Other classmates, however, described him as an “abrasive” person who would regularly have swearing outbursts in class when he was challenged by classmates or the professor.

“I knew he’d do something like this,” Zeke Jackson, 40, who tried to recruit him for the schools’ Black Law Students’ Association.

The private law school has an enrollment of about 170 students. It opened five years ago in a renovated junior high school to help ease a shortage of lawyers in the region and foster renewal in Appalachia.

Sutin, a 1984 graduate of Harvard Law School, also was an associate professor at the school. He left a Justice Department position as an assistant attorney general to found the school after working for the Democratic National Committee and Bill Clinton’s campaign in 1992, according to the Web site of Jurist, the Legal Education Network.
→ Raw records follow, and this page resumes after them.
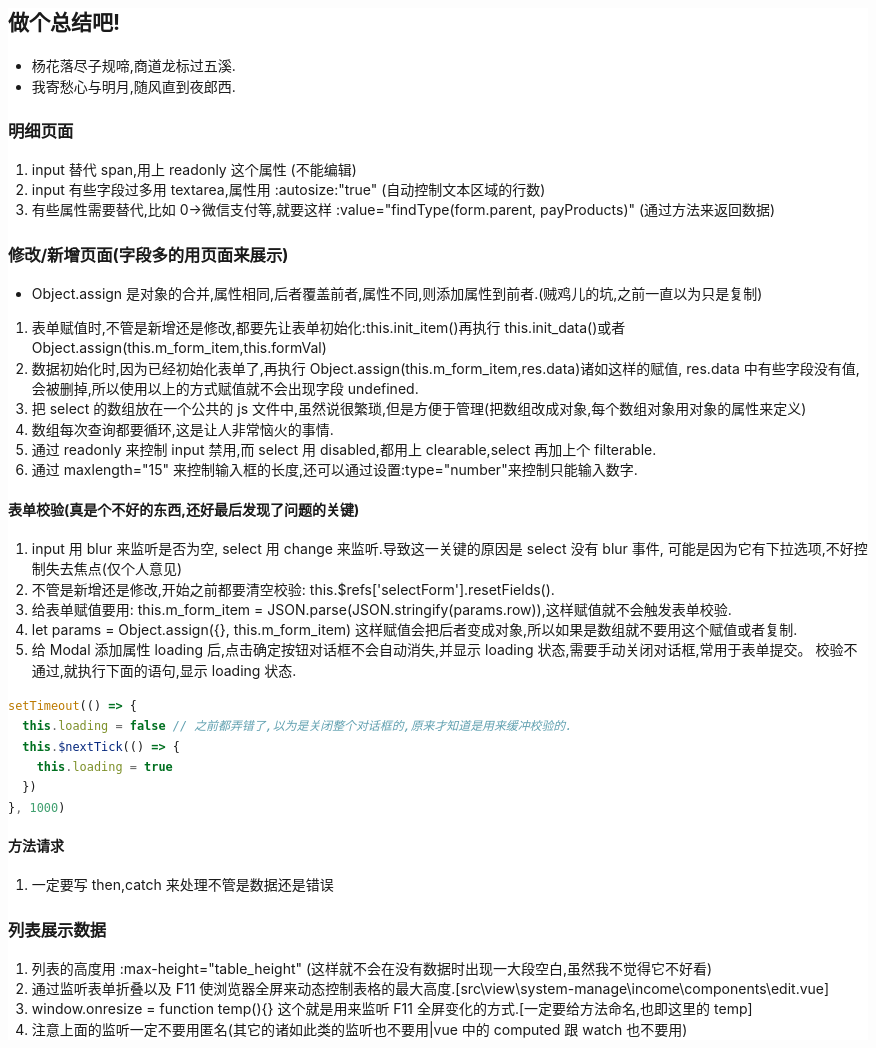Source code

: ## 做个总结吧!

- 杨花落尽子规啼,商道龙标过五溪.
- 我寄愁心与明月,随风直到夜郎西.

### 明细页面

1. input 替代 span,用上 readonly 这个属性 (不能编辑)
2. input 有些字段过多用 textarea,属性用 :autosize:"true" (自动控制文本区域的行数)
3. 有些属性需要替代,比如 0->微信支付等,就要这样 :value="findType(form.parent, payProducts)" (通过方法来返回数据)

### 修改/新增页面(字段多的用页面来展示)

- Object.assign 是对象的合并,属性相同,后者覆盖前者,属性不同,则添加属性到前者.(贼鸡儿的坑,之前一直以为只是复制)

1. 表单赋值时,不管是新增还是修改,都要先让表单初始化:this.init_item()再执行 this.init_data()或者
   Object.assign(this.m_form_item,this.formVal)
2. 数据初始化时,因为已经初始化表单了,再执行 Object.assign(this.m_form_item,res.data)诸如这样的赋值,
   res.data 中有些字段没有值,会被删掉,所以使用以上的方式赋值就不会出现字段 undefined.
3. 把 select 的数组放在一个公共的 js 文件中,虽然说很繁琐,但是方便于管理(把数组改成对象,每个数组对象用对象的属性来定义)
4. 数组每次查询都要循环,这是让人非常恼火的事情.
5. 通过 readonly 来控制 input 禁用,而 select 用 disabled,都用上 clearable,select 再加上个 filterable.
6. 通过 maxlength="15" 来控制输入框的长度,还可以通过设置:type="number"来控制只能输入数字.

#### 表单校验(真是个不好的东西,还好最后发现了问题的关键)

1. input 用 blur 来监听是否为空, select 用 change 来监听.导致这一关键的原因是 select 没有 blur 事件,
   可能是因为它有下拉选项,不好控制失去焦点(仅个人意见)
2. 不管是新增还是修改,开始之前都要清空校验: this.\$refs['selectForm'].resetFields().
3. 给表单赋值要用: this.m_form_item = JSON.parse(JSON.stringify(params.row)),这样赋值就不会触发表单校验.
4. let params = Object.assign({}, this.m_form_item) 这样赋值会把后者变成对象,所以如果是数组就不要用这个赋值或者复制.
5. 给 Modal 添加属性 loading 后,点击确定按钮对话框不会自动消失,并显示 loading 状态,需要手动关闭对话框,常用于表单提交。
   校验不通过,就执行下面的语句,显示 loading 状态.

```js
setTimeout(() => {
  this.loading = false // 之前都弄错了,以为是关闭整个对话框的,原来才知道是用来缓冲校验的.
  this.$nextTick(() => {
    this.loading = true
  })
}, 1000)
```

#### 方法请求

1. 一定要写 then,catch 来处理不管是数据还是错误

### 列表展示数据

1. 列表的高度用 :max-height="table_height" (这样就不会在没有数据时出现一大段空白,虽然我不觉得它不好看)
2. 通过监听表单折叠以及 F11 使浏览器全屏来动态控制表格的最大高度.[src\view\system-manage\income\components\edit.vue]
3. window.onresize = function temp(){} 这个就是用来监听 F11 全屏变化的方式.[一定要给方法命名,也即这里的 temp]
4. 注意上面的监听一定不要用匿名(其它的诸如此类的监听也不要用|vue 中的 computed 跟 watch 也不要用)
“My thoughts and prayers go out to Mr. Sutin’s wife, Margaret, their two children and to all of their family and friends,” said Attorney General John Ashcroft.

“The entire Department of Justice is mourning the loss of a dedicated public servant who served the Department of Justice with distinction, integrity and honor.”

Blackwell, who enjoyed running and playing trumpet, moved to the area from Dallas, Tex., about three years ago. Constance C. Bausell, 52, of Grundy, served with Blackwell on a committee at her church searching for a new pastor.

Even though Blackwell was new to the area, “he fit in like a glove,” Bausell said.